26.魔法詠唱
とりあえずひっくり返った村人を全員立たせた後、正気を取り戻したキッコンから昼休憩を取れと言われた。既に必要な数の木を切り倒しているため、乾燥場まではレイとトム以外の村人で運んでいくという。
2人はタックとフクンを連れて、木こり亭へと足を運んだ。
「さっきのでかい音なんだい。何やったんだい。」
アアナが眉を吊り上げながら2人に聞いた。
「とりあえず必要な数の木を切り倒したんだ。」
「早いね。さすがだね。」
「この2匹がね。」
「猫ちゃんたちが全部切ったの?」
『うん。』
タックとフクンは自慢げに返事をする。
「お腹すいたにゃあ。」
「にゃあ。」
2匹がしっぽでペチペチとレイを叩くのを見て、アアナが
「すぐ用意しなきゃね。」
と言った。
「猫たちに一番上質の肉を頼む。」
「あいよ。あんたすぐ作るよ。」
夫に声をかけてアアナは厨房へと入っていった。
アアナたちが厨房に入るのを見届けると、レイは疑問を猫たちにぶつけた。
「なあ。さっきのやつ魔法を使ったんだよな。」
「あい。」
「詠唱どうしたんだ。」
「?」
猫たちは不思議そうな顔をしながらレイを見ている。
レイが読んだ本には、魔法を使うには詠唱が必要と書いてあった。
風魔法を使うには、
『風の精霊よ。我に力を与えよ。我が手の内に巻き起これ。悪しき存在を倒す風となれ。ウインドーーーー。』
と魔力を手に込めながら詠唱しなければならないと書いてあった。
カッターのように風魔法を使うにはさらに長い詠唱をしなければならない。
だが先ほどエル・キャットの使った魔法は『ウィンドカッター。』と呟くと同時に、巨木を何百本と切り倒す魔法が発生した。
「普通風魔法を使うのは難しいんだよ。」
「そうにゃの?」
フクンは訳が分からないという顔をしている。
「魔法はどこで覚えたんだい。」
「じいちゃんが頭の中で教えてくれる。

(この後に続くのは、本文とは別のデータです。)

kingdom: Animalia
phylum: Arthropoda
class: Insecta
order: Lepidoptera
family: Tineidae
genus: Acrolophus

」
タックが運ばれてきた肉にかぶりつきながら言った。続けて、
「長い言葉なんて必要ないにゃ。頭ん中にこんな風にしたいなって魔力込めながら思うと出るにゃ。にゃにゃ。」
「そうなのか。」
レイは感心して言ったが、トムは
「そんな話聞いたこと無いです。」
「そうなのか。」
「魔力を込めて詠唱が長ければ長いほど強い魔法になるって聞きました。」
「だから人間は弱いにゃ。肉食ったら教えてやるにゃ。」
タックとフクンは肉をムシャムシャと食べ、レイとトムはそれを黙って眺めていた。